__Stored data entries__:
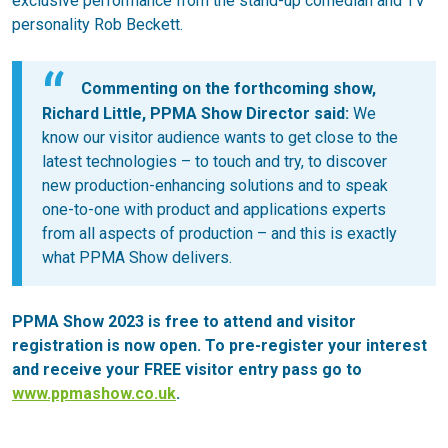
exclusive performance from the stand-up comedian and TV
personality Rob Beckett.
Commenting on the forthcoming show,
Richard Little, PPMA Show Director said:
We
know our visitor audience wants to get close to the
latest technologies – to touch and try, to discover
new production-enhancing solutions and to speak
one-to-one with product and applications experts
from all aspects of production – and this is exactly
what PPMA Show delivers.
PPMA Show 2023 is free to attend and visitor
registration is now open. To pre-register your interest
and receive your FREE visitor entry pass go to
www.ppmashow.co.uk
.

__WHAT THIS TASK INVOLVES__: What is wanted is the line containing "Commenting on the" and every line after it through the last line of the entries, printed exactly.

__WRITTEN ANSWER__:
Commenting on the forthcoming show,
Richard Little, PPMA Show Director said:
We
know our visitor audience wants to get close to the
latest technologies – to touch and try, to discover
new production-enhancing solutions and to speak
one-to-one with product and applications experts
from all aspects of production – and this is exactly
what PPMA Show delivers.
PPMA Show 2023 is free to attend and visitor
registration is now open. To pre-register your interest
and receive your FREE visitor entry pass go to
www.ppmashow.co.uk
.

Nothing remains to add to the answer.